University trustees, meeting Friday at Penn State Behrend in Erie, locked in 2023-24 and 2024-25 tuition schedules for the university’s 88,000 students as part of operating budgets approved for both years.
The board’s vote was split, and trustee Edward “Ted” Brown III said that had Penn State managed to reverse even a small part of steep enrollment losses on branch campuses since 2010, an in-state tuition increase could have been avoided.
Friday’s vote raises the lower-division yearly rate at University Park, currently $19,286, to $19,672 for Pennsylvania residents this fall. Juniors and seniors pay higher rates that vary by major.
In-state undergraduate rates on the branches range from $13,966 to $15,904 and will not change.
Non-Pennsylvania undergraduates on the branch campuses and at University Park will see increases of 1% and 4%, respectively, both years. World Campus tuition will increase by 1%
Administrators argue the new rates are reasonable for an institution that already is cutting tens of millions of dollars in operating expenses to balance its budget and receives less state aid per student than any other public university in Pennsylvania.
But some on the board have differed, asking if more could be done to shield students from higher prices.
Minutes before Friday’s vote, trustee Brown alluded to the steep drop off in branch or Commonwealth campus enrollments — from 33,977 in 2010, to 23,838 this fall.

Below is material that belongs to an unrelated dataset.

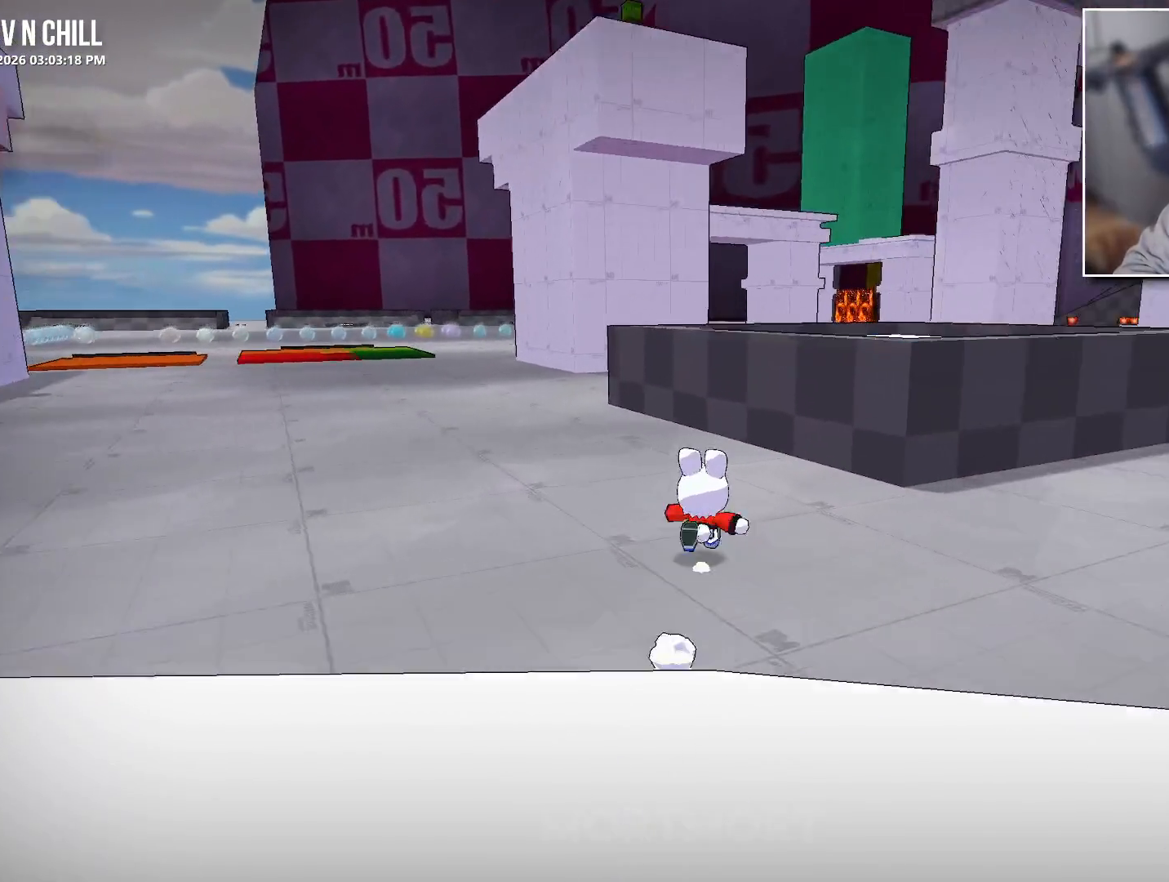
{"buttons": [], "left_stick": "up-right", "right_stick": "center", "events": [[83, "A", "down"], [167, "X", "down"], [217, "A", "up"], [367, "X", "up"], [383, "left_stick", "up-right"]]}
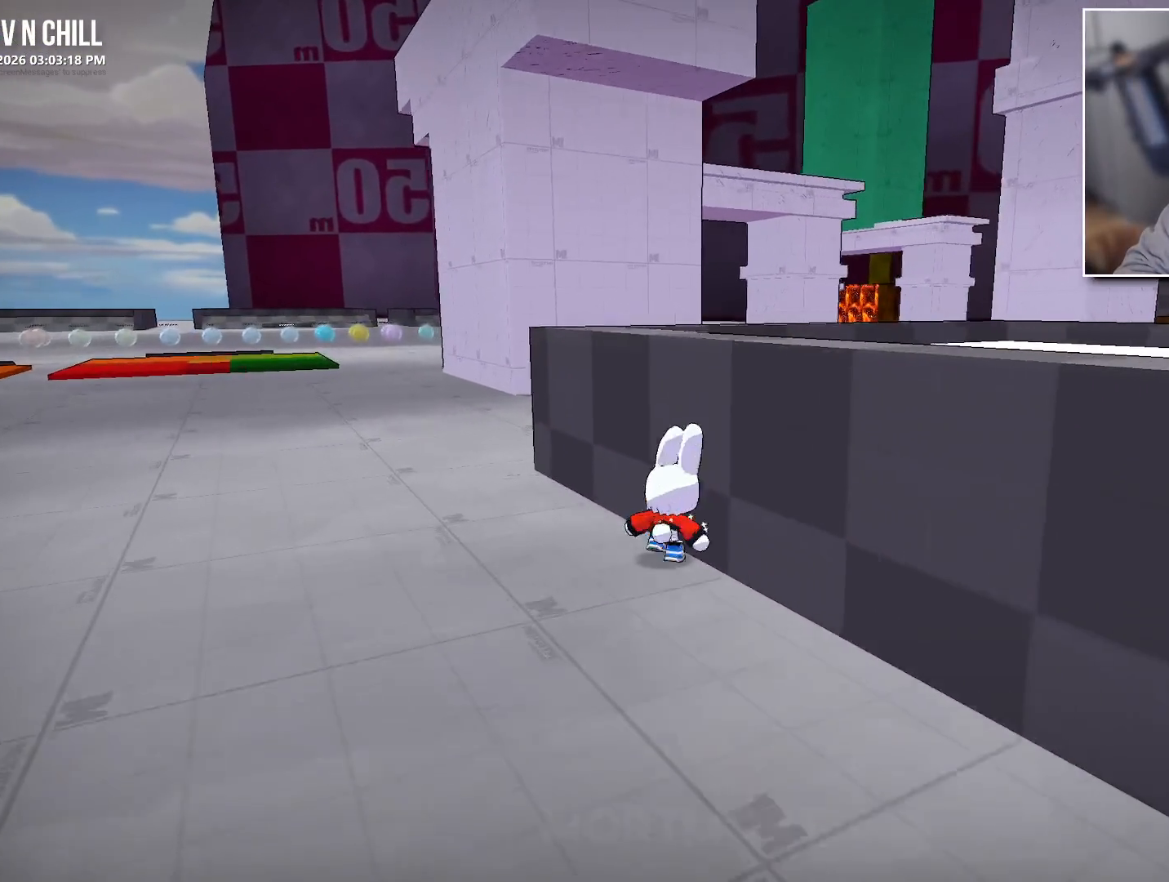
{"buttons": [], "left_stick": "center", "right_stick": "center", "events": [[133, "A", "down"], [283, "A", "up"], [333, "left_stick", "center"]]}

“We would not need to have a tuition increase for in-state (students) if we filled 1,000 of the 10,000 empty seats at Commonwealth campuses,” Brown said.
Penn State Behrend, he added, is having success reaching students from beyond the state and overseas. That branch and others need assistance from the university, said Brown.
“If we could just help them do a little better — 1,000 students, filling 10,000 seats — it would generate enough revenue to freeze in-state tuition.”
University-wide operating expense budgets of $9.5 billion and $9.6 billion, respectively, were approved by the board Friday under a new, two-year budgeting model intended to improve the process and give students more notice of price changes.
The vote count to approve the operating budgets including the tuition rates for both years was 25 to 5, with one abstention, said Penn State spokesman Wyatt Dubois.
Last year, the university allocated $14 million so students from households making $75,000 or less could not see an increase.
That additional $14 million will become a permanent part of Penn State’s financial aid, said Sara Thorndike, senior vice president for finance and business. However, it will not target only students from those households.
Also during their two days of meetings in Erie, trustees also received a less than optimistic assessment of the standoff over the Commonwealth’s budget for fiscal 2024, which began July 1. It remains up in the air – and with it Penn State’s appropriation.
Penn State’s funding is among the bills that so far do not have votes for passage, said Zack Moore, vice president for Government and Community Relations.
“At this point it’s honestly anyone’s guess as to when the state budget will be completed. It’s very possible at this point that we would be looking at the end of September or early October for the state budget to be completed,” he said.
In March, Gov. Josh Shapiro included a 7.1% increase in funding for the four state-related universities, including Penn State. That would amount to $287.9 million for general support and for the College of Technology.
In recent weeks, a number of Republican lawmakers have said they are unhappy with what they say is unwillingness by Pitt and Penn State to commit to freezing tuition and a general lack of transparency, noting the schools are largely exempt from the state’s Right-to-Know law.